Dataset entries:
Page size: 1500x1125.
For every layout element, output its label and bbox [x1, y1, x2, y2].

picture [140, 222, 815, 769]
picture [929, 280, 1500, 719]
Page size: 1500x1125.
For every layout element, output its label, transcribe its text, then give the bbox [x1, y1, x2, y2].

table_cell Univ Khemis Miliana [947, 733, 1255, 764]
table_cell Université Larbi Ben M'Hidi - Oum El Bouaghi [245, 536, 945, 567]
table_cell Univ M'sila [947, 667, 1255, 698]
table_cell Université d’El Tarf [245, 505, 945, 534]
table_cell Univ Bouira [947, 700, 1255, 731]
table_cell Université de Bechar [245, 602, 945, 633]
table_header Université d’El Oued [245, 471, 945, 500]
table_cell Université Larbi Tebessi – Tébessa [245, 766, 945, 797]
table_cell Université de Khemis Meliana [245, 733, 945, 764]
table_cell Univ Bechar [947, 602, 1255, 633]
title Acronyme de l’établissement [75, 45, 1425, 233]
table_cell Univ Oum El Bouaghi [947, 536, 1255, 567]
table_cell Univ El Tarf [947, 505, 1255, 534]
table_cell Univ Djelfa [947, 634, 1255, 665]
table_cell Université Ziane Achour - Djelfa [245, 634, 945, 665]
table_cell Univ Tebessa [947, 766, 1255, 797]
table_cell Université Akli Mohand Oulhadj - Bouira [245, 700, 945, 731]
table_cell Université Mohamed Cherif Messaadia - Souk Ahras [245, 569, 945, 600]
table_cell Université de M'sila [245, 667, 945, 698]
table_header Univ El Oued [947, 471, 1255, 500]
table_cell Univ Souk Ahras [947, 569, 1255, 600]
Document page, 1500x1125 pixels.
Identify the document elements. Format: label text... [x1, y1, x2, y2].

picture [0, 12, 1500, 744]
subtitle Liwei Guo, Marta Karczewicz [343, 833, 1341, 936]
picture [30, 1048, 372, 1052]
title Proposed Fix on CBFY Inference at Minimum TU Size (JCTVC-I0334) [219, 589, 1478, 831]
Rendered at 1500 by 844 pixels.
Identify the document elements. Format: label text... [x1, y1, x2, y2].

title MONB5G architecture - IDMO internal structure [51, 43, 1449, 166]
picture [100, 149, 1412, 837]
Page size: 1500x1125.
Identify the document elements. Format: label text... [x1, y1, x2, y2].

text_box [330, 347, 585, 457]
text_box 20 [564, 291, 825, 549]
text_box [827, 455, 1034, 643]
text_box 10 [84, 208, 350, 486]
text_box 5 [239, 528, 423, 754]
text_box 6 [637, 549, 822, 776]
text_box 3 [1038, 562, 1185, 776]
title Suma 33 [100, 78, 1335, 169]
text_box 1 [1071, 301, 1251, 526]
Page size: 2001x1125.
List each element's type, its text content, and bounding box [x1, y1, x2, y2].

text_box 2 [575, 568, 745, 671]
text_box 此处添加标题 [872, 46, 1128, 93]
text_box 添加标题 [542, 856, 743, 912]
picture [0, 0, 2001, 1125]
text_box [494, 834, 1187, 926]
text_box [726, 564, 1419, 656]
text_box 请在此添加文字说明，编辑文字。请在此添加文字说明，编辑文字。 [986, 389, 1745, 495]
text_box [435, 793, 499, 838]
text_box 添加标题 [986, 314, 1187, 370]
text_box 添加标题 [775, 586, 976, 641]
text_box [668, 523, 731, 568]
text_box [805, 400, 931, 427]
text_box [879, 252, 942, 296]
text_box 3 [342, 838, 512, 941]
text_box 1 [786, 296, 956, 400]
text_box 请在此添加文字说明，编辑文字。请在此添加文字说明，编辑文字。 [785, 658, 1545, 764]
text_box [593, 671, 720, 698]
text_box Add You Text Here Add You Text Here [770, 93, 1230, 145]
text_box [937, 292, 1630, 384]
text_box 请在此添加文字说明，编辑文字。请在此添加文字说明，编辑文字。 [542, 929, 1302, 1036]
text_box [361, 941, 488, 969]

* [Directive] Output every line from the records, exactly as written.

* [Exercise solution]
Page size: 1500x1125.
For every layout element, output its label and bbox [x1, y1, x2, y2].

picture [140, 222, 815, 769]
picture [929, 280, 1500, 719]
Page size: 1500x1125.
For every layout element, output its label, transcribe its text, then give the bbox [x1, y1, x2, y2].

table_cell Univ Khemis Miliana [947, 733, 1255, 764]
table_cell Université Larbi Ben M'Hidi - Oum El Bouaghi [245, 536, 945, 567]
table_cell Univ M'sila [947, 667, 1255, 698]
table_cell Université d’El Tarf [245, 505, 945, 534]
table_cell Univ Bouira [947, 700, 1255, 731]
table_cell Université de Bechar [245, 602, 945, 633]
table_header Université d’El Oued [245, 471, 945, 500]
table_cell Université Larbi Tebessi – Tébessa [245, 766, 945, 797]
table_cell Université de Khemis Meliana [245, 733, 945, 764]
table_cell Univ Bechar [947, 602, 1255, 633]
title Acronyme de l’établissement [75, 45, 1425, 233]
table_cell Univ Oum El Bouaghi [947, 536, 1255, 567]
table_cell Univ El Tarf [947, 505, 1255, 534]
table_cell Univ Djelfa [947, 634, 1255, 665]
table_cell Université Ziane Achour - Djelfa [245, 634, 945, 665]
table_cell Univ Tebessa [947, 766, 1255, 797]
table_cell Université Akli Mohand Oulhadj - Bouira [245, 700, 945, 731]
table_cell Université Mohamed Cherif Messaadia - Souk Ahras [245, 569, 945, 600]
table_cell Université de M'sila [245, 667, 945, 698]
table_header Univ El Oued [947, 471, 1255, 500]
table_cell Univ Souk Ahras [947, 569, 1255, 600]
Document page, 1500x1125 pixels.
Identify the document elements. Format: label text... [x1, y1, x2, y2].

picture [0, 12, 1500, 744]
subtitle Liwei Guo, Marta Karczewicz [343, 833, 1341, 936]
picture [30, 1048, 372, 1052]
title Proposed Fix on CBFY Inference at Minimum TU Size (JCTVC-I0334) [219, 589, 1478, 831]
Rendered at 1500 by 844 pixels.
Identify the document elements. Format: label text... [x1, y1, x2, y2].

title MONB5G architecture - IDMO internal structure [51, 43, 1449, 166]
picture [100, 149, 1412, 837]
Page size: 1500x1125.
Identify the document elements. Format: label text... [x1, y1, x2, y2].

text_box [330, 347, 585, 457]
text_box 20 [564, 291, 825, 549]
text_box [827, 455, 1034, 643]
text_box 10 [84, 208, 350, 486]
text_box 5 [239, 528, 423, 754]
text_box 6 [637, 549, 822, 776]
text_box 3 [1038, 562, 1185, 776]
title Suma 33 [100, 78, 1335, 169]
text_box 1 [1071, 301, 1251, 526]
Page size: 2001x1125.
List each element's type, its text content, and bounding box [x1, y1, x2, y2].

text_box 2 [575, 568, 745, 671]
text_box 此处添加标题 [872, 46, 1128, 93]
text_box 添加标题 [542, 856, 743, 912]
picture [0, 0, 2001, 1125]
text_box [494, 834, 1187, 926]
text_box [726, 564, 1419, 656]
text_box 请在此添加文字说明，编辑文字。请在此添加文字说明，编辑文字。 [986, 389, 1745, 495]
text_box [435, 793, 499, 838]
text_box 添加标题 [986, 314, 1187, 370]
text_box 添加标题 [775, 586, 976, 641]
text_box [668, 523, 731, 568]
text_box [805, 400, 931, 427]
text_box [879, 252, 942, 296]
text_box 3 [342, 838, 512, 941]
text_box 1 [786, 296, 956, 400]
text_box 请在此添加文字说明，编辑文字。请在此添加文字说明，编辑文字。 [785, 658, 1545, 764]
text_box [593, 671, 720, 698]
text_box Add You Text Here Add You Text Here [770, 93, 1230, 145]
text_box [937, 292, 1630, 384]
text_box 请在此添加文字说明，编辑文字。请在此添加文字说明，编辑文字。 [542, 929, 1302, 1036]
text_box [361, 941, 488, 969]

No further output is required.